Dataset entries

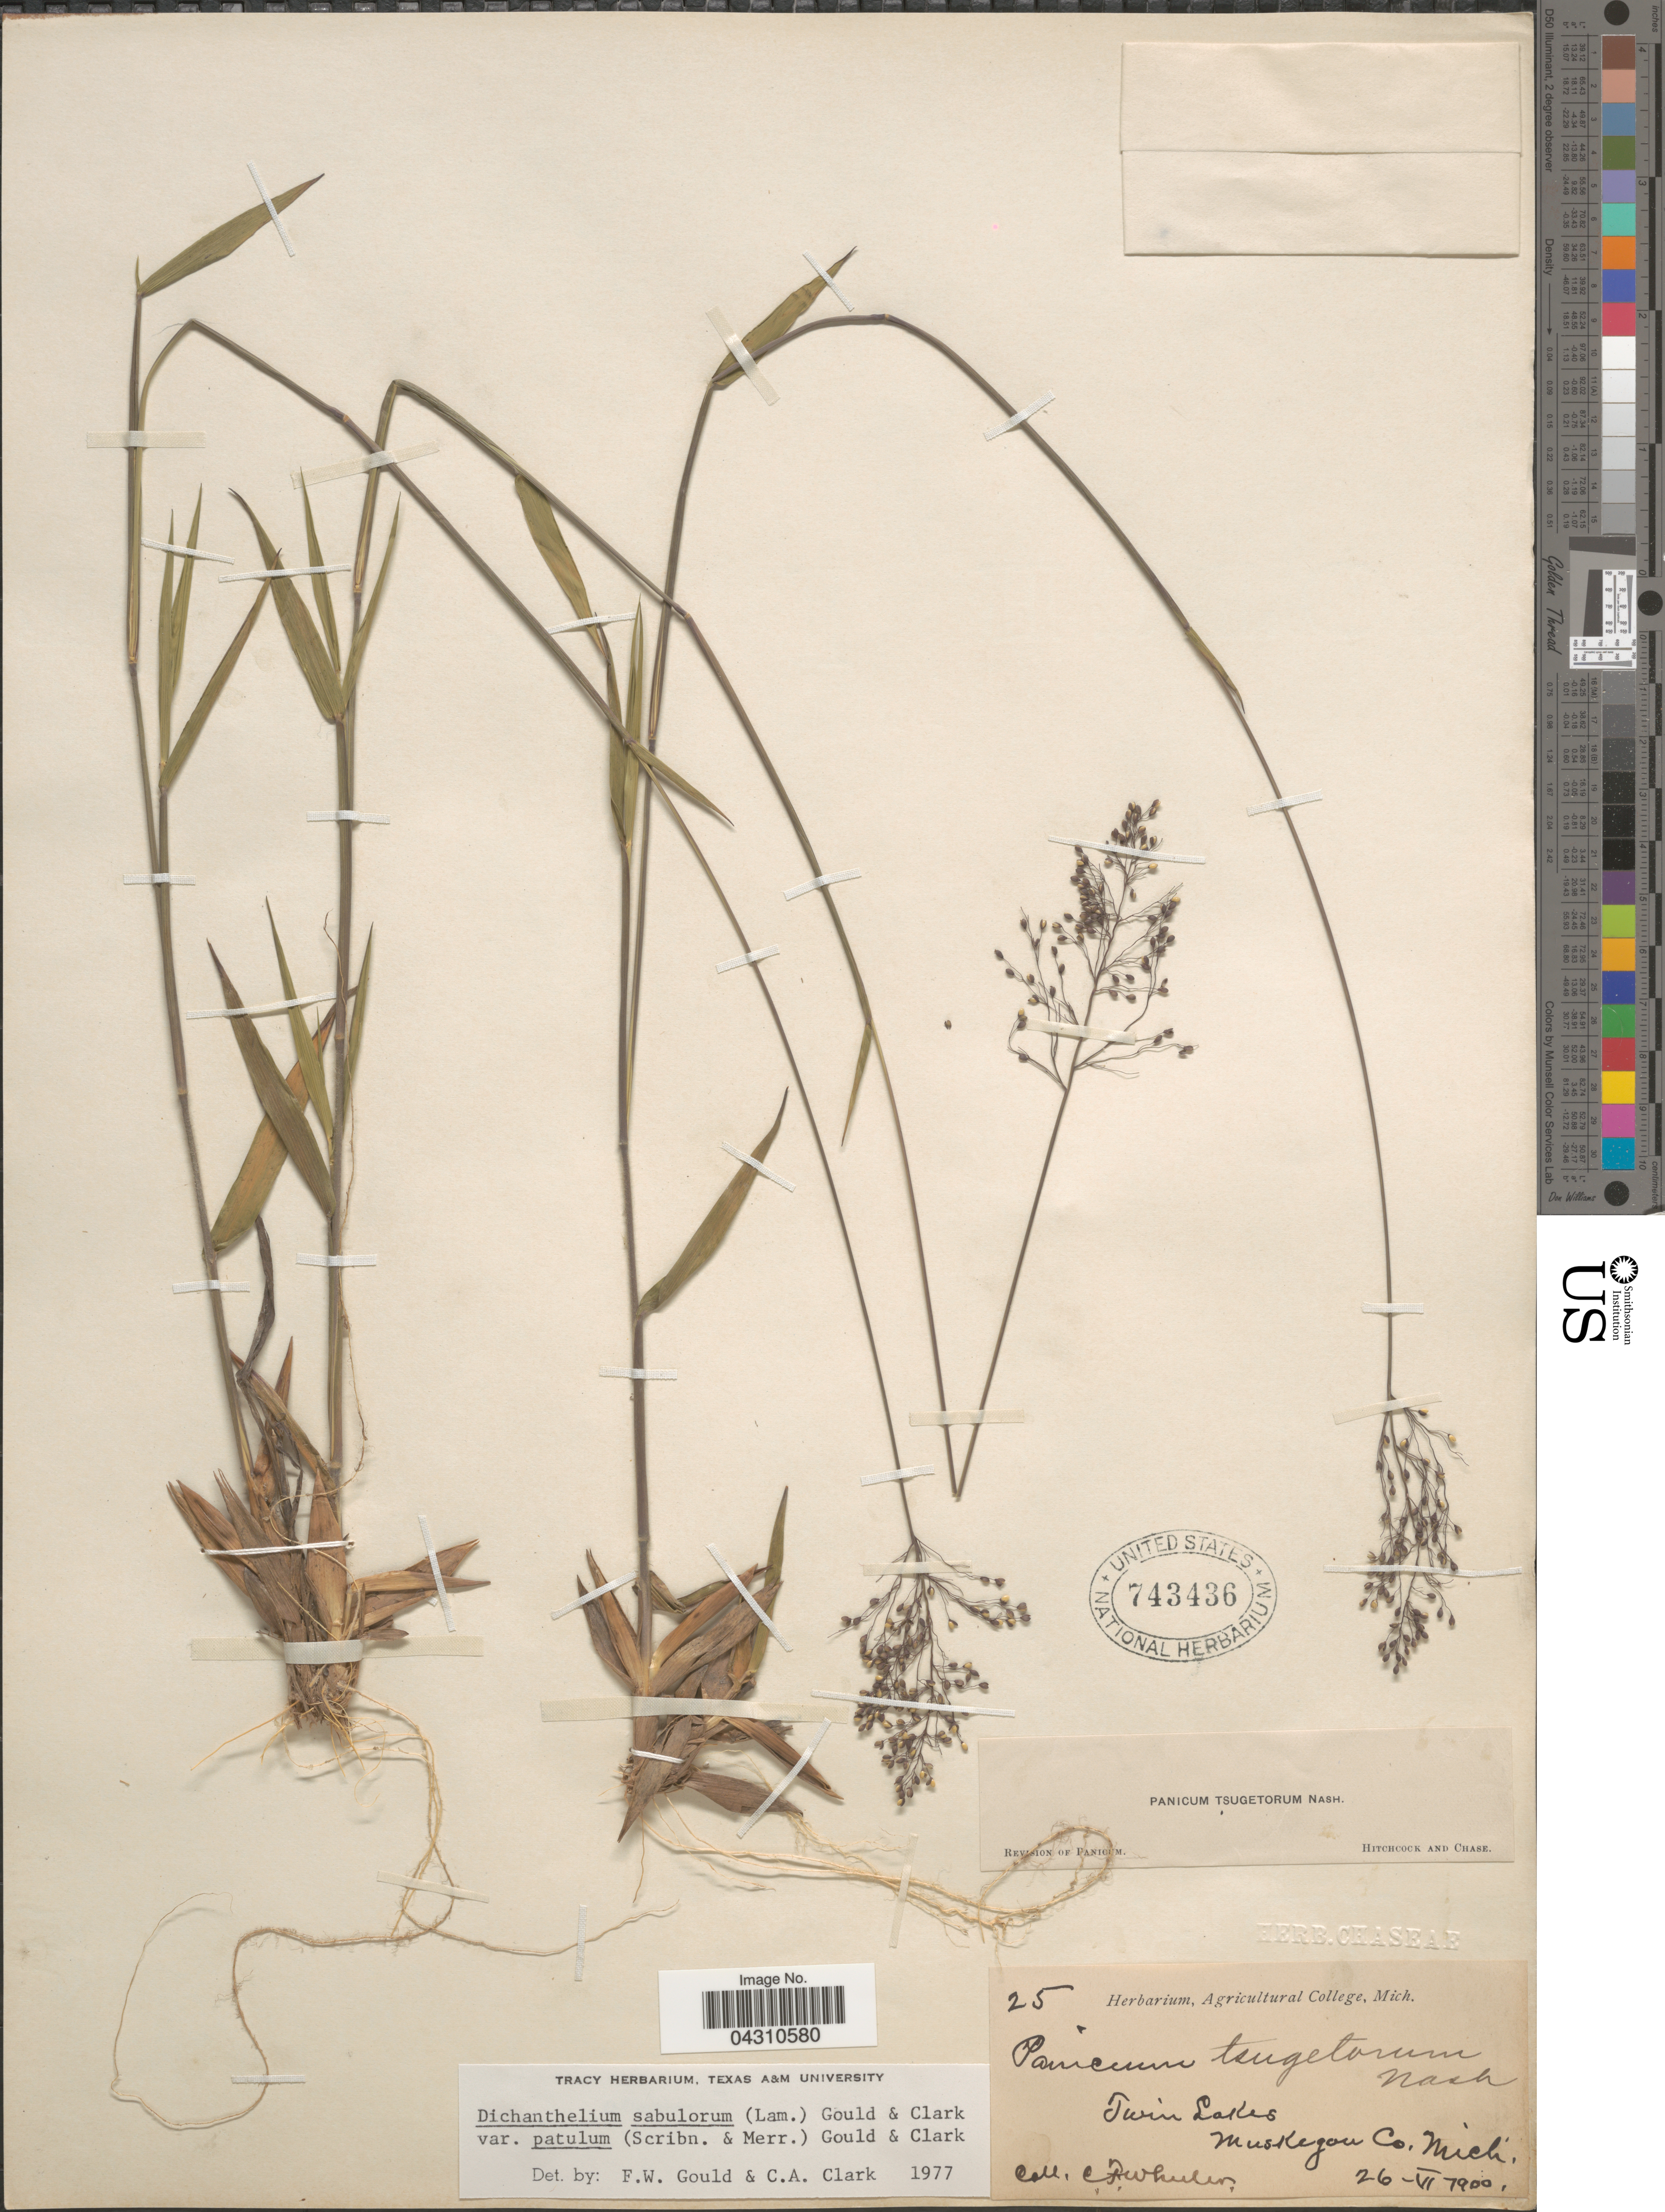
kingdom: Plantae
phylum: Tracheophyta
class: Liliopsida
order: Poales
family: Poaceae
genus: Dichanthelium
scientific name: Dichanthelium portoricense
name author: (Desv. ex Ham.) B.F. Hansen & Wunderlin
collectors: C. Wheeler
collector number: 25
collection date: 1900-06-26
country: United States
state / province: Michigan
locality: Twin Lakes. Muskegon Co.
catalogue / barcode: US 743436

** WORK REQUIRED **
Turn the rows above into a two-column CSV with the headers "field" and "value". Give one line per field, with each field name and its value in separate quoted columns, line breaks changed to spaces, and the picture left out.

** OUTPUT FOR THIS EXERCISE **
field,value
"kingdom:","Plantae"
"phylum:","Tracheophyta"
"class:","Liliopsida"
"order:","Poales"
"family:","Poaceae"
"genus:","Dichanthelium"
"scientific name:","Dichanthelium portoricense"
"name author:","(Desv. ex Ham.) B.F. Hansen & Wunderlin"
"collectors:","C. Wheeler"
"collector number:","25"
"collection date:","1900-06-26"
"country:","United States"
"state / province:","Michigan"
"locality:","Twin Lakes. Muskegon Co."
"catalogue / barcode:","US 743436"